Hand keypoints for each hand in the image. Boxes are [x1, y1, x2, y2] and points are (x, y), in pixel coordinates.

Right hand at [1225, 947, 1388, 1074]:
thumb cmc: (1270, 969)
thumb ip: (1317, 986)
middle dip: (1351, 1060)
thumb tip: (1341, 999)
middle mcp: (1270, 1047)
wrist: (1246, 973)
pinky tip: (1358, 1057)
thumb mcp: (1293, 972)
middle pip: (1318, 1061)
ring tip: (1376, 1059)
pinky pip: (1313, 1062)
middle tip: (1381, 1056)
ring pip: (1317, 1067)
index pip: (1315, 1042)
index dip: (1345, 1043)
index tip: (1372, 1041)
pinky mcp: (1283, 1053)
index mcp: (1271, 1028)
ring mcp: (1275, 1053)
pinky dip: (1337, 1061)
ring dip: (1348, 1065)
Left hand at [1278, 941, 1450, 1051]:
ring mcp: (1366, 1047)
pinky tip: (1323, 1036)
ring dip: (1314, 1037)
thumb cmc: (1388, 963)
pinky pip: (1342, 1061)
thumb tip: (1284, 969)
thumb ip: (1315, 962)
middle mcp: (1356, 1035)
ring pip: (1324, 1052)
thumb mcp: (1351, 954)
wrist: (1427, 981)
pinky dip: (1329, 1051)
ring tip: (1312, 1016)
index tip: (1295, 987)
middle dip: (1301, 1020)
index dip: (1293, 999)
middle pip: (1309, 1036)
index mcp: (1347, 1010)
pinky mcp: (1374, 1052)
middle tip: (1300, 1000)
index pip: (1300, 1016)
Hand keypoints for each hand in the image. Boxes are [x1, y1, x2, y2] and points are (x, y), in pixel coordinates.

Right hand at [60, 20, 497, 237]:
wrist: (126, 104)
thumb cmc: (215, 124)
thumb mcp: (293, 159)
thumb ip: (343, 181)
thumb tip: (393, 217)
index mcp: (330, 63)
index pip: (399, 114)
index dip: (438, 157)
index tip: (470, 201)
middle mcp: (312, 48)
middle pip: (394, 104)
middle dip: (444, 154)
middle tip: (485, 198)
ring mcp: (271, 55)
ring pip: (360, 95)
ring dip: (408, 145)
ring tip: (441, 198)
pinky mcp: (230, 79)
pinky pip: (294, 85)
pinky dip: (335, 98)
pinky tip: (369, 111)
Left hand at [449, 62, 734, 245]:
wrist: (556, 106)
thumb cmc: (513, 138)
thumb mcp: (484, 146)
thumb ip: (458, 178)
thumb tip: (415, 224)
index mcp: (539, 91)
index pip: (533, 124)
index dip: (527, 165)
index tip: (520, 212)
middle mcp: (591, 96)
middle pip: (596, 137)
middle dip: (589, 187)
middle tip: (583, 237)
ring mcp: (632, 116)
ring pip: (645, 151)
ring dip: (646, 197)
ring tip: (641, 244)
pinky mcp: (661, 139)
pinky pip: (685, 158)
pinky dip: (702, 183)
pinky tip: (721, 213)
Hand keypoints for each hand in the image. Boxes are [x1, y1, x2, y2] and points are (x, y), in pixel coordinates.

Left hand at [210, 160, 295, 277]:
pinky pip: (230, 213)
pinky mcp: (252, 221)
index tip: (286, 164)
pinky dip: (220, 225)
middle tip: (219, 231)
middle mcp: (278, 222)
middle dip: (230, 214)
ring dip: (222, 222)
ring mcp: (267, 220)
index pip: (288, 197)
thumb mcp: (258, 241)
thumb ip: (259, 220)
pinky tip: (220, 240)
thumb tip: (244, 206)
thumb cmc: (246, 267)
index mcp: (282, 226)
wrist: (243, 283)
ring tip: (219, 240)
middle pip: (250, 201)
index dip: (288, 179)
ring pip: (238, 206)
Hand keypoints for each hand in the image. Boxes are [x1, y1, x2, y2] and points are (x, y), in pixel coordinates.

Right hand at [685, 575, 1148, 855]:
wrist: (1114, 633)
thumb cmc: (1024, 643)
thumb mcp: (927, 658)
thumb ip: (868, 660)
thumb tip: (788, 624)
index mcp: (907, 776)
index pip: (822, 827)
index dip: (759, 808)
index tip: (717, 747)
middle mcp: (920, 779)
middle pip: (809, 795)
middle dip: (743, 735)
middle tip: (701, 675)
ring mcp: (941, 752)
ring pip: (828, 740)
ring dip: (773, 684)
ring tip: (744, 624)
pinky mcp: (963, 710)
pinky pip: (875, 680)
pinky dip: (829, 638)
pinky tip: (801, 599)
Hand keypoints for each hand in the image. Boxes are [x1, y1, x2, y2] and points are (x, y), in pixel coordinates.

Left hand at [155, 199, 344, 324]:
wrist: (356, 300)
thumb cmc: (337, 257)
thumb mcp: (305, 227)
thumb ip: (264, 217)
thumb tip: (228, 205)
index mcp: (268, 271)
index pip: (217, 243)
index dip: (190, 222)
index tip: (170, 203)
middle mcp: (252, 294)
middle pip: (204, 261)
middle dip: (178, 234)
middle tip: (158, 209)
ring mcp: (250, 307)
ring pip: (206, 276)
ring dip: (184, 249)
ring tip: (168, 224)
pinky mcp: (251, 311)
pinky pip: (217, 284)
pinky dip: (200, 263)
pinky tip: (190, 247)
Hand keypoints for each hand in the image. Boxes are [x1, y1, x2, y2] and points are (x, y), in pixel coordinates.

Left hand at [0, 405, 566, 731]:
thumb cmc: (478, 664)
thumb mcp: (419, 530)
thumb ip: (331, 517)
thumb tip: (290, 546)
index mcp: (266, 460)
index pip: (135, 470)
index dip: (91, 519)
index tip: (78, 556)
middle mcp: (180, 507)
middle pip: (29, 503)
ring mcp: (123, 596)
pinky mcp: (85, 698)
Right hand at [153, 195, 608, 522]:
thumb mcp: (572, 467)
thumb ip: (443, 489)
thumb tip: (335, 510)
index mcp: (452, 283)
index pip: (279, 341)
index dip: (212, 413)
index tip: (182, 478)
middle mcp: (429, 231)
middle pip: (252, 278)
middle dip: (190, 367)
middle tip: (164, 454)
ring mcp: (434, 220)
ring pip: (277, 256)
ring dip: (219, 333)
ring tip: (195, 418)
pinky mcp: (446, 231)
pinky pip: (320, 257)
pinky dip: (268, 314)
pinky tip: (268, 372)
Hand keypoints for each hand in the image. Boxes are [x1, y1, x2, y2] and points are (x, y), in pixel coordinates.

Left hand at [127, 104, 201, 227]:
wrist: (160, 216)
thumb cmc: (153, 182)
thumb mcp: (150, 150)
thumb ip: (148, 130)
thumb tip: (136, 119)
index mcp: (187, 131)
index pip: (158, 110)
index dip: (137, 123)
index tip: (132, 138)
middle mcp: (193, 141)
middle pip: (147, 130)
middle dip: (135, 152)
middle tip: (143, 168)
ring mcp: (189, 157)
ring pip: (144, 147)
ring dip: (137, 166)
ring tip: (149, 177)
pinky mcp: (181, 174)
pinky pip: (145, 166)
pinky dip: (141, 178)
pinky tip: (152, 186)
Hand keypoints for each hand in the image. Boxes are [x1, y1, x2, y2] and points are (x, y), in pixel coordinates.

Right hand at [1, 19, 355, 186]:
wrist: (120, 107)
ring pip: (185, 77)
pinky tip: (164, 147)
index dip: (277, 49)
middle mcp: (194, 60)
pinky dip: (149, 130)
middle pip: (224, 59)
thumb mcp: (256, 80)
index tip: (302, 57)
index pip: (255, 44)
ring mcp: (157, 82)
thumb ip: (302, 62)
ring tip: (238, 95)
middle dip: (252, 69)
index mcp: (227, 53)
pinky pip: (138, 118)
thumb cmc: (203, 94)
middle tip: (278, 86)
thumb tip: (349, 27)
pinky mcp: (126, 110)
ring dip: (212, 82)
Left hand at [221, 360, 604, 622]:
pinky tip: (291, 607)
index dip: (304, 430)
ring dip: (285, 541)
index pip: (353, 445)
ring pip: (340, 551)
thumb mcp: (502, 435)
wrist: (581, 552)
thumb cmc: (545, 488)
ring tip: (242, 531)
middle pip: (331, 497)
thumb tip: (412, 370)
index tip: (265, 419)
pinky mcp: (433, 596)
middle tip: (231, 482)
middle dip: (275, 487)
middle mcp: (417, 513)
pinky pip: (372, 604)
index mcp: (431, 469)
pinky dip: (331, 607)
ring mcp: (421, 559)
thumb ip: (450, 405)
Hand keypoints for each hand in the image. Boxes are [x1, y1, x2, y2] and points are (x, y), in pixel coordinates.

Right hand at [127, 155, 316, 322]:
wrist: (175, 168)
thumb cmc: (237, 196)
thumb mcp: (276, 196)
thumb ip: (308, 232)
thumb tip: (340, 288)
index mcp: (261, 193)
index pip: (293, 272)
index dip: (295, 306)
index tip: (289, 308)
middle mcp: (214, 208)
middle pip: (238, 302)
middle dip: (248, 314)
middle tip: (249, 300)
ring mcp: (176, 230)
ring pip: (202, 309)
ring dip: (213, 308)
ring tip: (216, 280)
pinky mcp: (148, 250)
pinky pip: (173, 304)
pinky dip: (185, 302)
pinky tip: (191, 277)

-=-=-

# What you have to do
All lines above in which the word "Right" occurs should be identified and copied.

# Solution for this exercise
Right hand at [1225, 947, 1388, 1074]:
Right hand at [60, 20, 497, 237]:
Right hand at [685, 575, 1148, 855]:
Right hand at [153, 195, 608, 522]:
Right hand at [1, 19, 355, 186]:
Right hand at [127, 155, 316, 322]:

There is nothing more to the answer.